== What you need to do ==
Copy out the following entries word for word, everything from the line containing "genus: Vasconcellea" down to the line containing "family: Boraginaceae", including both of those lines.

== Items ==
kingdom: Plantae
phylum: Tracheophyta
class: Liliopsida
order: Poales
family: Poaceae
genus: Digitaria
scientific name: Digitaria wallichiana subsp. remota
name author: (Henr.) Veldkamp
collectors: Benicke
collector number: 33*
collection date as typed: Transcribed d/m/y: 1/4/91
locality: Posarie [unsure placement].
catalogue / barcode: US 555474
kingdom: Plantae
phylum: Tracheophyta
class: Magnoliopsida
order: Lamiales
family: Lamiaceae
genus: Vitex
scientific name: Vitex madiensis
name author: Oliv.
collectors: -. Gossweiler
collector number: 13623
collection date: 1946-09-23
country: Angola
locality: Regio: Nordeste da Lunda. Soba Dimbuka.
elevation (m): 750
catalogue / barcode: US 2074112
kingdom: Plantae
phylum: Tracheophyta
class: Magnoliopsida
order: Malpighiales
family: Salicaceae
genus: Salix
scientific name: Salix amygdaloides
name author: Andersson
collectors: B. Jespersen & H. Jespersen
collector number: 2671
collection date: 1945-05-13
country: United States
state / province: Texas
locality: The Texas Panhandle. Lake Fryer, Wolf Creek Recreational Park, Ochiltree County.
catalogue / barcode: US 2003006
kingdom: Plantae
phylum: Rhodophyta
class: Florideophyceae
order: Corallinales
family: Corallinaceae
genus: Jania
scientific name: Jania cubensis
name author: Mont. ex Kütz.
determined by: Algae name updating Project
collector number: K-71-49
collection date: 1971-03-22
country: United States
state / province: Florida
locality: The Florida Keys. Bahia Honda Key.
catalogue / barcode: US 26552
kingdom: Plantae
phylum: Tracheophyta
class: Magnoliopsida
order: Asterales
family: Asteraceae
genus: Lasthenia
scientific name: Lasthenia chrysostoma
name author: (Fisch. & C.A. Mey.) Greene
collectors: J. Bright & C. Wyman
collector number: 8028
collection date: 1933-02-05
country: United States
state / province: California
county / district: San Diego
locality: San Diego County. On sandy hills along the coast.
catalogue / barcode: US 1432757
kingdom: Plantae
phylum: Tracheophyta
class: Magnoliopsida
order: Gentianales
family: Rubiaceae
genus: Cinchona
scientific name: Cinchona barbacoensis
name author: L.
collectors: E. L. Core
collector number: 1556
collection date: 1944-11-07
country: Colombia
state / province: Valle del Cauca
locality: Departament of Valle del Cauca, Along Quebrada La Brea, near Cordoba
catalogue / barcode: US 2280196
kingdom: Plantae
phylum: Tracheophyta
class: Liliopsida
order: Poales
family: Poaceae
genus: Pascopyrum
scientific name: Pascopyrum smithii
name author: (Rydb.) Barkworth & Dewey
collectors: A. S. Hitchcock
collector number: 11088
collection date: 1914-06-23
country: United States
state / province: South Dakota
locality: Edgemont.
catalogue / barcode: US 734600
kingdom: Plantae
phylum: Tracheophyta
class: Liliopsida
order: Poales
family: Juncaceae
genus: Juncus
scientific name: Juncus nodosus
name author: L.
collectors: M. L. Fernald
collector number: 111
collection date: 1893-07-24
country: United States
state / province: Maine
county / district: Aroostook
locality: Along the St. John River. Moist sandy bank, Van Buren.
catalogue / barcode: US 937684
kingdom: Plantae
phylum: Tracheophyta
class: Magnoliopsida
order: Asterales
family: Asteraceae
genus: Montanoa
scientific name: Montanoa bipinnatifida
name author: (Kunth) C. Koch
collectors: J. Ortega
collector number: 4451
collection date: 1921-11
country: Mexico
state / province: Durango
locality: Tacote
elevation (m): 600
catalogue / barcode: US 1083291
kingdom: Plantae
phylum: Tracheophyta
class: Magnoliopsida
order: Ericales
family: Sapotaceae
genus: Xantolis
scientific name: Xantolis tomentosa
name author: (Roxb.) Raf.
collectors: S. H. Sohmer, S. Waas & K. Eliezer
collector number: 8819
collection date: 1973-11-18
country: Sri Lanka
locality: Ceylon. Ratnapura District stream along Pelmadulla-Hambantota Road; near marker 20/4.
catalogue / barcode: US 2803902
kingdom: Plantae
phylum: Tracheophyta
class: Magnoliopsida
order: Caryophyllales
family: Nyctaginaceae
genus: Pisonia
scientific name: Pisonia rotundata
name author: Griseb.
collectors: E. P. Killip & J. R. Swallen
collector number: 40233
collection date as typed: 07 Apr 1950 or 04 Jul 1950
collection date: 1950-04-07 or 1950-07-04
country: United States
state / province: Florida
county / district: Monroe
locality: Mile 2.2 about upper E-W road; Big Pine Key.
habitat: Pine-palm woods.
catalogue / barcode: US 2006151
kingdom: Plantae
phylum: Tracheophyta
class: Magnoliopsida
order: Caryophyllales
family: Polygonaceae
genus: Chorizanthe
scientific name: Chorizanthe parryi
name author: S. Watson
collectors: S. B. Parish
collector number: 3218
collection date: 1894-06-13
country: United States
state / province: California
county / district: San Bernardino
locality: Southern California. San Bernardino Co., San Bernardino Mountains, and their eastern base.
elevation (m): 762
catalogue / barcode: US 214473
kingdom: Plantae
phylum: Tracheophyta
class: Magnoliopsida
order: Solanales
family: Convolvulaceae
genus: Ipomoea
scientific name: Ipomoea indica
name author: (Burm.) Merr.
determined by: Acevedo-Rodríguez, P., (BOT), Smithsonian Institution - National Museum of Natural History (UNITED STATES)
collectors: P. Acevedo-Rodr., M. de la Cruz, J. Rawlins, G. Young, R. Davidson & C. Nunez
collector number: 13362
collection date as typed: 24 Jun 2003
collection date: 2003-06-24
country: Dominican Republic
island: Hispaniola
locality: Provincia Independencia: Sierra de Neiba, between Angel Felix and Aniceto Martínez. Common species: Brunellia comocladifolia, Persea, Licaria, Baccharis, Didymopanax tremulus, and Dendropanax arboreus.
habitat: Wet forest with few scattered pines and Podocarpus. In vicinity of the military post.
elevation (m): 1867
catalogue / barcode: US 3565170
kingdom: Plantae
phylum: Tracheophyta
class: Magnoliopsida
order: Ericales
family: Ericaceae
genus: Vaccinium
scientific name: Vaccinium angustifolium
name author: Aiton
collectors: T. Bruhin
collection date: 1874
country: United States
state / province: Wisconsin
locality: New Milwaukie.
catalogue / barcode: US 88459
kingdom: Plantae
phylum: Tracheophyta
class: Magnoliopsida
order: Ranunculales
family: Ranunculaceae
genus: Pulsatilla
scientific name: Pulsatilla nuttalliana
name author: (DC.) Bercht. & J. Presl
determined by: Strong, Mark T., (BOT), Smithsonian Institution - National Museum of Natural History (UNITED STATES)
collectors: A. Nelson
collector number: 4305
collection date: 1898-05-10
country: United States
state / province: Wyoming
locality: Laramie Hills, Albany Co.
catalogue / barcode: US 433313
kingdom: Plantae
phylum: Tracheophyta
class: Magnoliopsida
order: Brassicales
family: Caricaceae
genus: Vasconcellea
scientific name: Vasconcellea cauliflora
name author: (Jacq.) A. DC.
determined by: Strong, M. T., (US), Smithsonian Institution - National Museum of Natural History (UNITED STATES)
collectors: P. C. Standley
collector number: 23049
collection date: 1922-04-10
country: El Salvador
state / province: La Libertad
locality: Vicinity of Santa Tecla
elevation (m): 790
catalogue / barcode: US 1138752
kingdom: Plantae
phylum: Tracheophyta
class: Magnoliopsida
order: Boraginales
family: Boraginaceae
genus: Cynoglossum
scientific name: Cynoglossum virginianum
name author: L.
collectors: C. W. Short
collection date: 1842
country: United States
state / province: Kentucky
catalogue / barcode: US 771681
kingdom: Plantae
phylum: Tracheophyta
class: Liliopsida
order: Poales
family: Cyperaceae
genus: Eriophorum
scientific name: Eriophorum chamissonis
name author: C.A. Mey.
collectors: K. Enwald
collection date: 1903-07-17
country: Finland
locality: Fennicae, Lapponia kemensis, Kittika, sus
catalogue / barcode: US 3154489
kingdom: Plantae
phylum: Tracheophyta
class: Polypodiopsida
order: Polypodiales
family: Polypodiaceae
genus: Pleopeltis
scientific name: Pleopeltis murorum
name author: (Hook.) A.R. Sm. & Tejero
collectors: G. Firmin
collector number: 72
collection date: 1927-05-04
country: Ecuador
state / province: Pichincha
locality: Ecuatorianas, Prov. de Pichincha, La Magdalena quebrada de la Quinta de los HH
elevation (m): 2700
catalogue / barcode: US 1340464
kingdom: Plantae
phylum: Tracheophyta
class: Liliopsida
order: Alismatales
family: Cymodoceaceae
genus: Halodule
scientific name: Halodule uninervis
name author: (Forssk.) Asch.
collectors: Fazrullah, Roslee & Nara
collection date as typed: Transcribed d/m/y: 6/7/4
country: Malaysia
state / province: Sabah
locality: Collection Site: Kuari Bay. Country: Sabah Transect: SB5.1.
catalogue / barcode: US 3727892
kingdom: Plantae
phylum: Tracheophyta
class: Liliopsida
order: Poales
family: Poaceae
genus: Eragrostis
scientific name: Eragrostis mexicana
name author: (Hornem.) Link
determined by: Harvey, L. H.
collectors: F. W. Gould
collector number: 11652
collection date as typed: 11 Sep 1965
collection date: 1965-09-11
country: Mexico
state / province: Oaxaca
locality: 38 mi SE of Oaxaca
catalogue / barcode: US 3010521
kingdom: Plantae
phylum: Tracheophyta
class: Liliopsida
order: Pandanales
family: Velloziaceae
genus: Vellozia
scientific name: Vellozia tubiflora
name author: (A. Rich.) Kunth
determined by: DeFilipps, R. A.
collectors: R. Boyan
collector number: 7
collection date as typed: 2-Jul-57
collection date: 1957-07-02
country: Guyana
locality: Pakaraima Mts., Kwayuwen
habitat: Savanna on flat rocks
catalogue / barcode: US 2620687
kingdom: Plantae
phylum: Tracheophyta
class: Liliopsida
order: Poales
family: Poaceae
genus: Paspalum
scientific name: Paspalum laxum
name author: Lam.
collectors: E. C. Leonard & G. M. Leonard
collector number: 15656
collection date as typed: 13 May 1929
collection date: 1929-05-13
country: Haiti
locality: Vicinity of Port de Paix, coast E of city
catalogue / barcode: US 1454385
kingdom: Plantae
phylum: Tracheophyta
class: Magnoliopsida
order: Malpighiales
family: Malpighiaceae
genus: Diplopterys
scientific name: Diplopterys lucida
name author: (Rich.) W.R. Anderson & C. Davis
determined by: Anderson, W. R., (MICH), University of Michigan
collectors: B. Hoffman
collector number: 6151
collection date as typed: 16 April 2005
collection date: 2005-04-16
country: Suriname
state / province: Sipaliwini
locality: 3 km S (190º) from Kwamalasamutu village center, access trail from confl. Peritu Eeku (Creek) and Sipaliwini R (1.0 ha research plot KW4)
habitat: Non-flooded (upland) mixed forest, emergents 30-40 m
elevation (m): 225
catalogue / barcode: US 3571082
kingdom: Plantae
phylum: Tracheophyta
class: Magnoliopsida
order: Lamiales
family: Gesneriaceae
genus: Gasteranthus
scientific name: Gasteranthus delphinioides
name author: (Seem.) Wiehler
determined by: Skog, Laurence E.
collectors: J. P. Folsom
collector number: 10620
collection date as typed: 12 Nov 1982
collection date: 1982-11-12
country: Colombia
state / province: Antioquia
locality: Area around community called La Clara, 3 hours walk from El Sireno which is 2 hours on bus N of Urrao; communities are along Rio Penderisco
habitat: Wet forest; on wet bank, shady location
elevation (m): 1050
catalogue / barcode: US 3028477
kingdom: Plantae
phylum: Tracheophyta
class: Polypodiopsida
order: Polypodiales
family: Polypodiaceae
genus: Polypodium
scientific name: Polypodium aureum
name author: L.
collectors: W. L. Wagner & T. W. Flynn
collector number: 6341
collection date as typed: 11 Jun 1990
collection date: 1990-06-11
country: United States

== Exercise result ==
genus: Vasconcellea
scientific name: Vasconcellea cauliflora
name author: (Jacq.) A. DC.
determined by: Strong, M. T., (US), Smithsonian Institution - National Museum of Natural History (UNITED STATES)
collectors: P. C. Standley
collector number: 23049
collection date: 1922-04-10
country: El Salvador
state / province: La Libertad
locality: Vicinity of Santa Tecla
elevation (m): 790
catalogue / barcode: US 1138752
kingdom: Plantae
phylum: Tracheophyta
class: Magnoliopsida
order: Boraginales
family: Boraginaceae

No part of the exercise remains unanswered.